From the records below, print exactly the lines starting at the one containing "Η Δωροκάρτα" and ending at the one containing "μεσολάβησης της Γαλλικής", ends included, and nothing else.
═══ Data listing
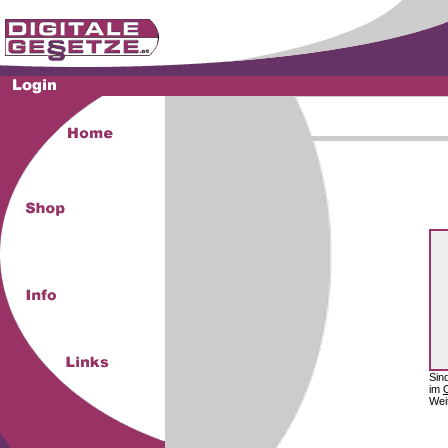
Sin
im
Wei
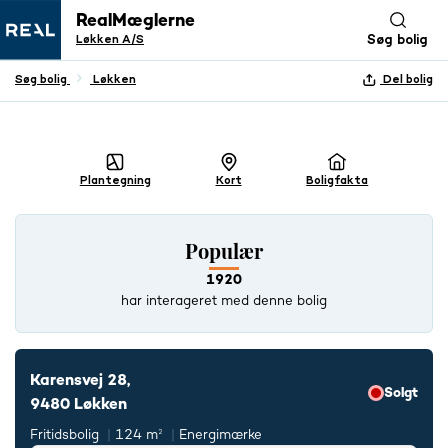
RealMæglerne
Løkken A/S
Søg bolig
Søg bolig
Løkken
Del bolig
+ 25 BILLEDER
Plantegning
Kort
Boligfakta
Populær
1920
har interageret med denne bolig
Karensvej 28,
Solgt
9480 Løkken
Fritidsbolig
124 m²
Energimærke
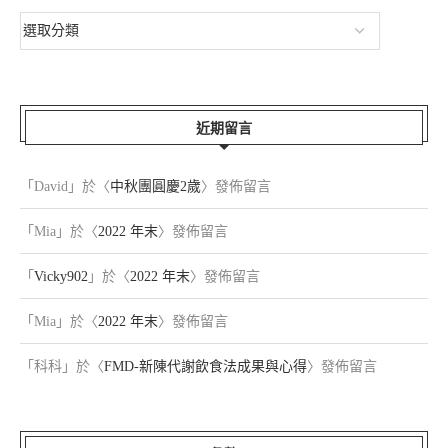
近期留言
「
David
」於〈
中秋團圓慶2歲
〉發佈留言
「
Mia
」於〈
2022 年末
〉發佈留言
「
Vicky902
」於〈
2022 年末
〉發佈留言
「
Mia
」於〈
2022 年末
〉發佈留言
「
科科
」於〈
FMD-新陳代謝飲食法成果與心得
〉發佈留言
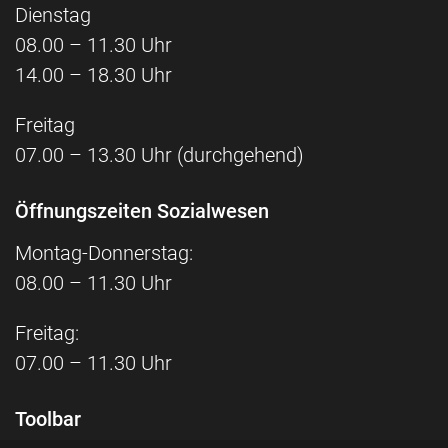
Dienstag
08.00 – 11.30 Uhr
14.00 – 18.30 Uhr
Freitag
07.00 – 13.30 Uhr (durchgehend)
Öffnungszeiten Sozialwesen
Montag-Donnerstag:
08.00 – 11.30 Uhr
Freitag:
07.00 – 11.30 Uhr
Toolbar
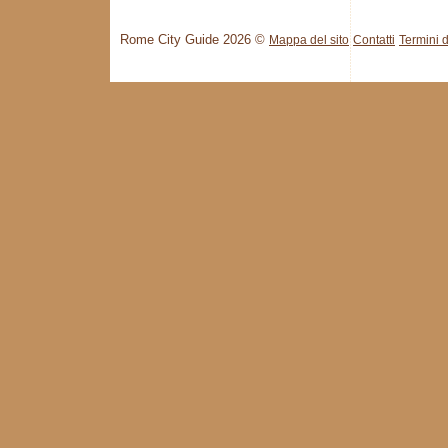
Rome City Guide 2026 ©
Mappa del sito
Contatti
Termini d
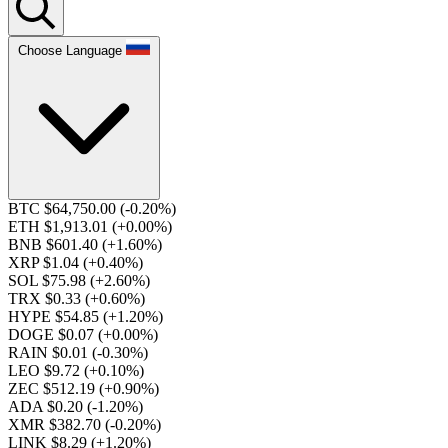
Choose Language
BTC $64,750.00
(-0.20%)
ETH $1,913.01
(+0.00%)
BNB $601.40
(+1.60%)
XRP $1.04
(+0.40%)
SOL $75.98
(+2.60%)
TRX $0.33
(+0.60%)
HYPE $54.85
(+1.20%)
DOGE $0.07
(+0.00%)
RAIN $0.01
(-0.30%)
LEO $9.72
(+0.10%)
ZEC $512.19
(+0.90%)
ADA $0.20
(-1.20%)
XMR $382.70
(-0.20%)
LINK $8.29
(+1.20%)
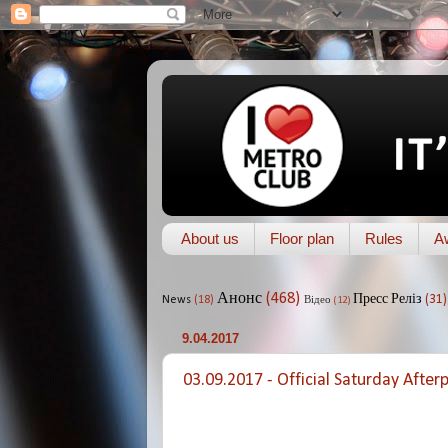
About us
Floor plan
Rules
A
Анонс
(468)
Пресс Реліз
(31)
News
(18)
Відео
(12)
9.04.2017
03.09.2017 - Official Saturday After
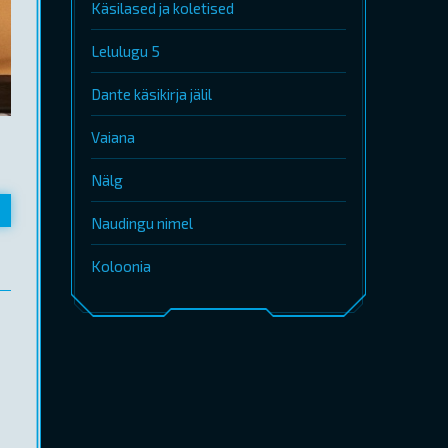
Käsilased ja koletised
Lelulugu 5
Dante käsikirja jälil
Vaiana
Nälg
Naudingu nimel
Koloonia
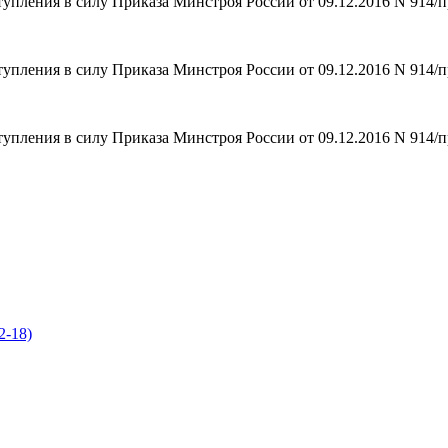
тупления в силу Приказа Минстроя России от 09.12.2016 N 914/п
тупления в силу Приказа Минстроя России от 09.12.2016 N 914/п
тупления в силу Приказа Минстроя России от 09.12.2016 N 914/п
2-18)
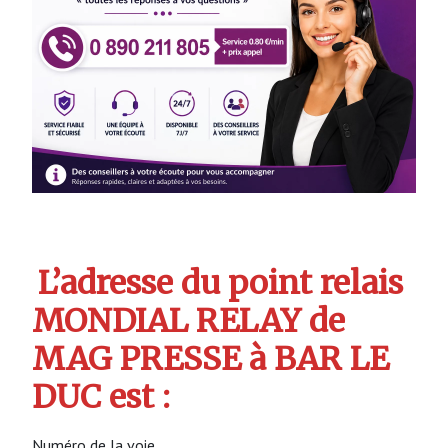
L’adresse du point relais
MONDIAL RELAY de
MAG PRESSE à BAR LE
DUC est :
Numéro de la voie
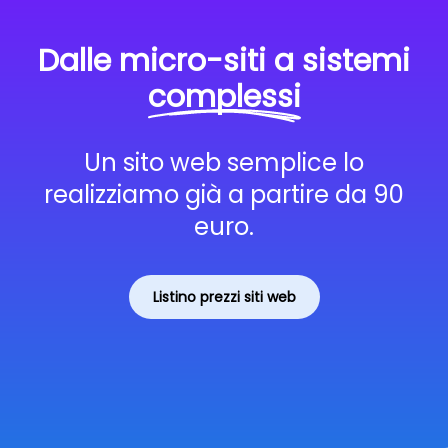
Dalle micro-siti a sistemi
complessi
Un sito web semplice lo
realizziamo già a partire da 90
euro.
Listino prezzi siti web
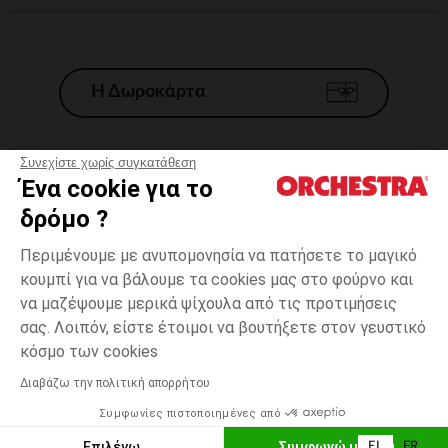
Η Δωροκάρτα
Συνεχίστε χωρίς συγκατάθεση
Ένα cookie για το
Γενικοί 'Οροι Πώλησης
δρόμο ?
Νομικοί Όροι
*Εμπορικες προσφορες
Περιμένουμε με ανυπομονησία να πατήσετε το μαγικό
κουμπί για να βάλουμε τα cookies μας στο φούρνο και
Προσωπικά δεδομένα
να μαζέψουμε μερικά ψίχουλα από τις προτιμήσεις
Διαχείρηση των cookies
σας. Λοιπόν, είστε έτοιμοι να βουτήξετε στον γευστικό
Προσβασιμότητα: μη συμμορφούμενη
3
Μπλε
Μπλε
χρονών
κόσμο των cookies
H Orchestra συμμετέχει στον κωδικά δεοντολογίας και στο σύστημα
μεσολάβησης της Γαλλικής Ομοσπονδίας Ηλεκτρονικού Εμπορίου.
Διαβάζω την πολιτική απορρήτου
Δυνατότητα πληρωμής με
Συμφωνίες πιστοποιημένες από
Ελλάδα
Λίστα 
ΠΡΟΣΘΉΚΗ ΣΤΟ ΚΑΛΆΘΙ
Επιλέγω
Συμφωνώ με όλα
EL
FR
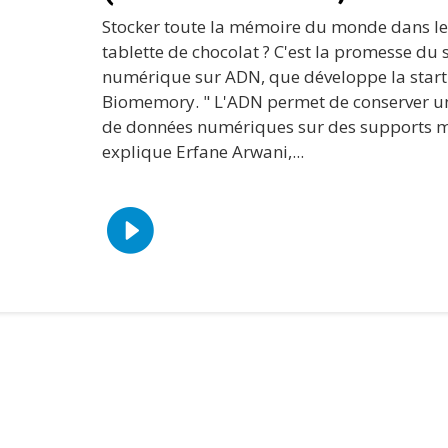
Stocker toute la mémoire du monde dans l
tablette de chocolat ? C'est la promesse du
numérique sur ADN, que développe la start
Biomemory. " L'ADN permet de conserver u
de données numériques sur des supports m
explique Erfane Arwani,...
══════
Answer:
Η Δωροκάρτα
Συνεχίστε χωρίς συγκατάθεση
Ένα cookie για το
Γενικοί 'Οροι Πώλησης
δρόμο ?
Νομικοί Όροι
*Εμπορικες προσφορες
Περιμένουμε με ανυπομονησία να πατήσετε το μαγικό
κουμπί για να βάλουμε τα cookies μας στο φούρνο και
Προσωπικά δεδομένα
να μαζέψουμε μερικά ψίχουλα από τις προτιμήσεις
Διαχείρηση των cookies
σας. Λοιπόν, είστε έτοιμοι να βουτήξετε στον γευστικό
Προσβασιμότητα: μη συμμορφούμενη
3
Μπλε
Μπλε
χρονών
κόσμο των cookies
H Orchestra συμμετέχει στον κωδικά δεοντολογίας και στο σύστημα
μεσολάβησης της Γαλλικής Ομοσπονδίας Ηλεκτρονικού Εμπορίου.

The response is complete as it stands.